Stanley Casselman is a New York based artist whose sumptuously calculated surfaces are motivated by a sense of awe and wonderment in the intangible spiritual elements of our being. Casselman is deeply committed to the notion that color, line and form have the ability to change cognizance. The known and speculative forces that create the lattice of our physical reality are often an undercurrent within his paintings. Baroque yet simplistic, his process reveals itself in a spectrum of layers and strokes exploring a range of emotions in an efficacious search for higher consciousness.

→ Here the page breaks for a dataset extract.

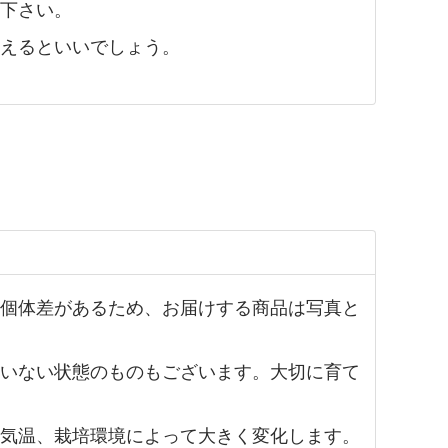
下さい。
えるといいでしょう。
個体差があるため、お届けする商品は写真と
いない状態のものもございます。大切に育て
気温、栽培環境によって大きく変化します。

Casselman’s process is one of contradiction; it reconciles skill with randomness, control with chance. Wearing white coveralls, hair nets and working in an immaculately cleaned studio space, the artist pours pools of paint on the top edge of the polyester, pulls a mammoth self-designed tool called a “flat bar spreader” from top to bottom, and repeats the process to add layers. From layer to layer––and sometimes even within a single “run” over the surface – he will change the angle and/or pressure of the device. Along with the volume of paint poured at the edge, it is this carefully honed technique of the “pull” that renders the pulsing meter of the paintings’ surfaces.
Casselman received his Bachelor of Arts from Pitzer College, Claremont, CA. His works have been exhibited nationally and internationally at galleries and museums.